State is checkpointed to Redis at each graph node, enabling: - Resume after interrupts — If the HITL system pauses execution to ask the user a question, the state is saved. When the user responds, execution resumes from exactly where it stopped. - Crash recovery — If the backend restarts mid-conversation, the state can be recovered from the last checkpoint.

Data Layer¶

Store	Technology	What It Holds	Why This Choice
Primary database	PostgreSQL	Users, conversations, messages, facts, entities, preferences, agent logs	ACID transactions, relational integrity, mature ecosystem
Vector store	pgvector (PostgreSQL extension)	Fact embeddings for semantic similarity search	Collocated with primary data — no separate vector DB to manage
Cache / state	Redis	Session state, LangGraph checkpoints, stop flags, rate limits	Sub-millisecond reads, pub/sub for real-time events

Semantic Search (pgvector)¶

The Fact System stores facts as embeddings in pgvector, enabling queries like "find facts related to the user's travel preferences" using cosine similarity search. This is the foundation of Swisper's personalization — retrieved facts are injected into the LLM context so the assistant can reference what it knows about the user.

Security and Privacy¶

Principle	Implementation
European hosting	All infrastructure runs on European servers (EU data residency)
Model agnosticism	No dependency on a single LLM provider. Supports Gemini, Claude, Kvant, and Azure OpenAI with per-node selection.
No training on user data	User data is never sent to LLM providers for model training. API calls use inference-only endpoints.
Authentication	Two-factor authentication (TOTP) via the Authentication module. JWT tokens for session management.
HITL consent	Agents cannot execute sensitive actions without explicit user confirmation (HITL interrupt pattern).

Technology Stack¶

Layer	Technologies	Notes
Backend	Python 3.12, FastAPI	Async API, WebSocket support for streaming
Agent Framework	LangGraph, LangChain	StateGraph with conditional routing, checkpointed state
LLM	Google Gemini, Anthropic Claude, Kvant, Azure OpenAI	Via LLM Adapter Factory (per-node provider selection)
Database	PostgreSQL + pgvector, Redis	Facts + embeddings in PG, state + cache in Redis
Voice	Azure Speech Services	STT + TTS via WebSocket streaming
Frontend	React, TypeScript, Vite	Single-page app with real-time streaming
Infrastructure	Docker, Kubernetes, Helm	Container orchestration for deployment
CI/CD	GitHub Actions	Backend tests, frontend build, documentation deploy
Documentation	Zensical	Static site generator, deployed to EU VPS

What's Next¶

The architecture is designed to grow. The key extension points are:

New domain agents — Add a new agent by implementing DomainAgentInterface, registering it in the DomainAgentRegistry, and the Global Planner can invoke it. No changes to the supervisor graph needed.
New LLM providers — Add a new adapter implementing LLMAdapterInterface and register it in the factory.
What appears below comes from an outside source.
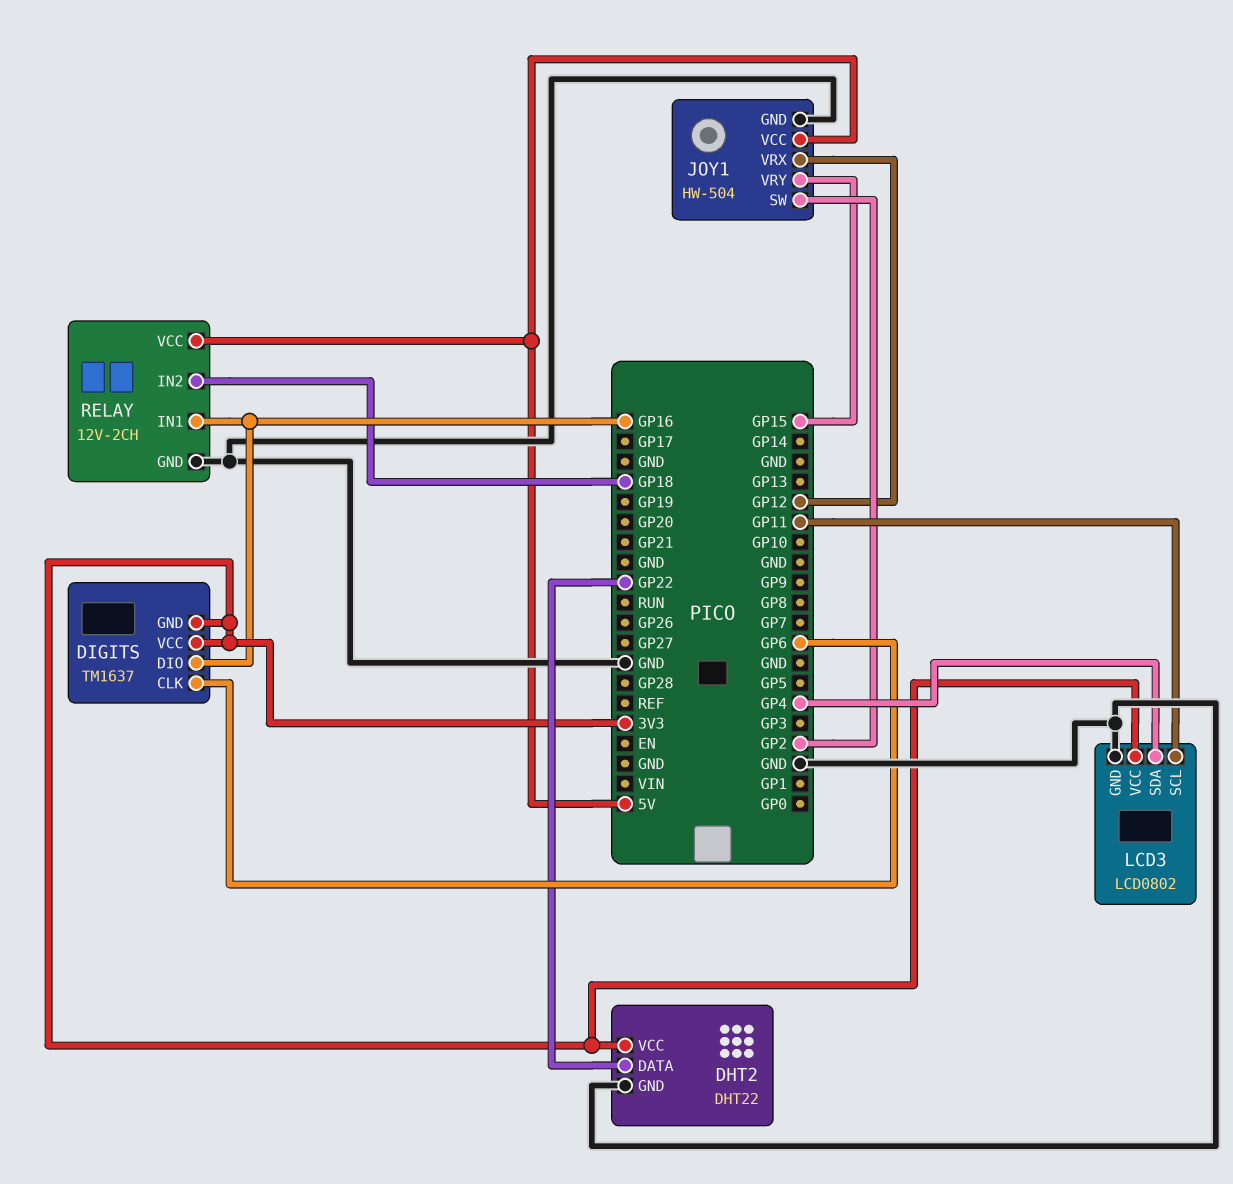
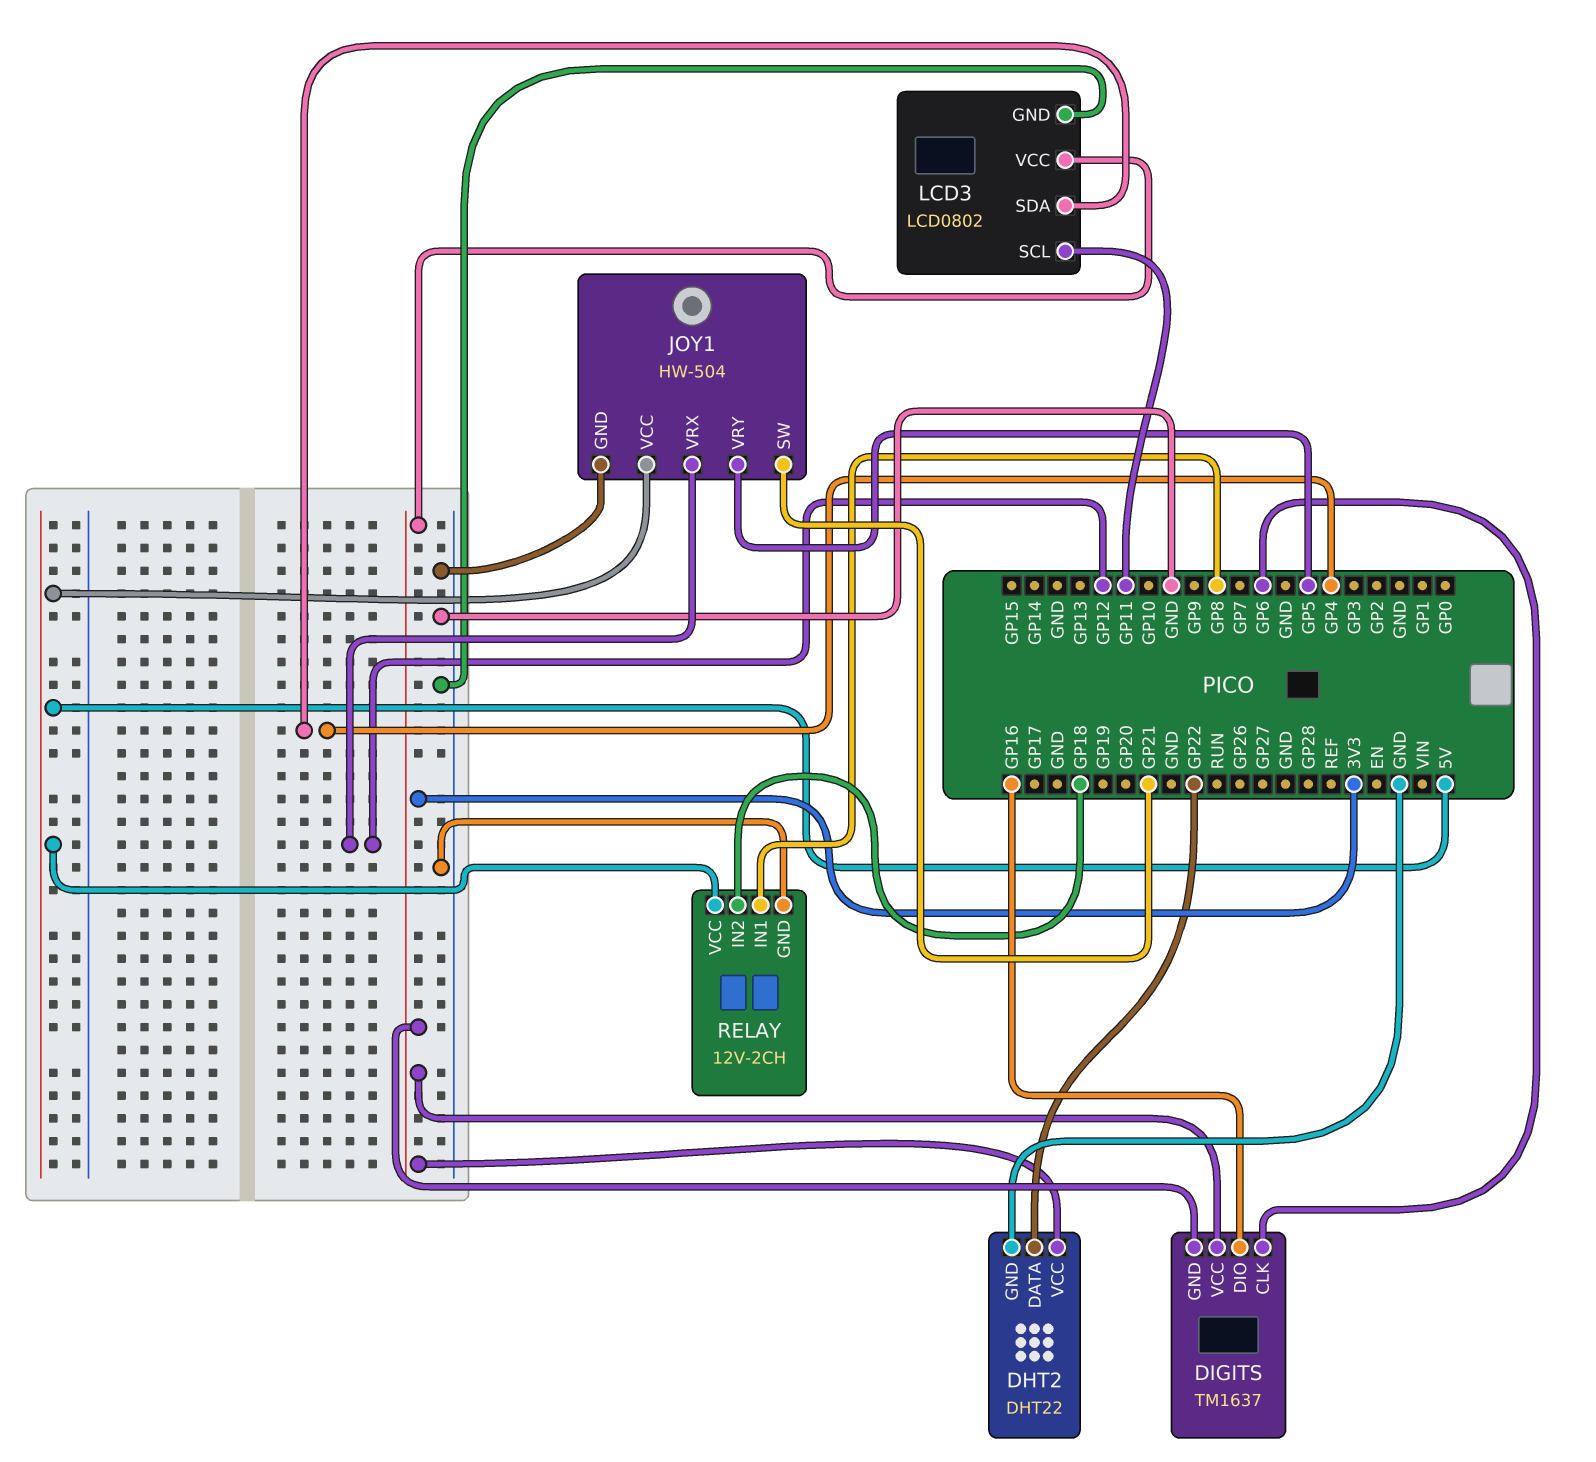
JOY1 pin SW: GP2 -> GP21
JOY1 pin VRY: GP15 -> GP5
RELAY pin IN1: GP16 -> GP8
Configurable per-node.
Swisper Signals — A proactive notification system (implemented) that delivers alerts via Telegram and Threema channels. Includes background jobs for email notifications, daily briefings, pre-meeting prep, commitment reminders, and awaiting-response alerts.
Swisper Dox (planned) — The B2B execution layer that transforms partner APIs into agent-ready workflows using trust policies and hybrid orchestration.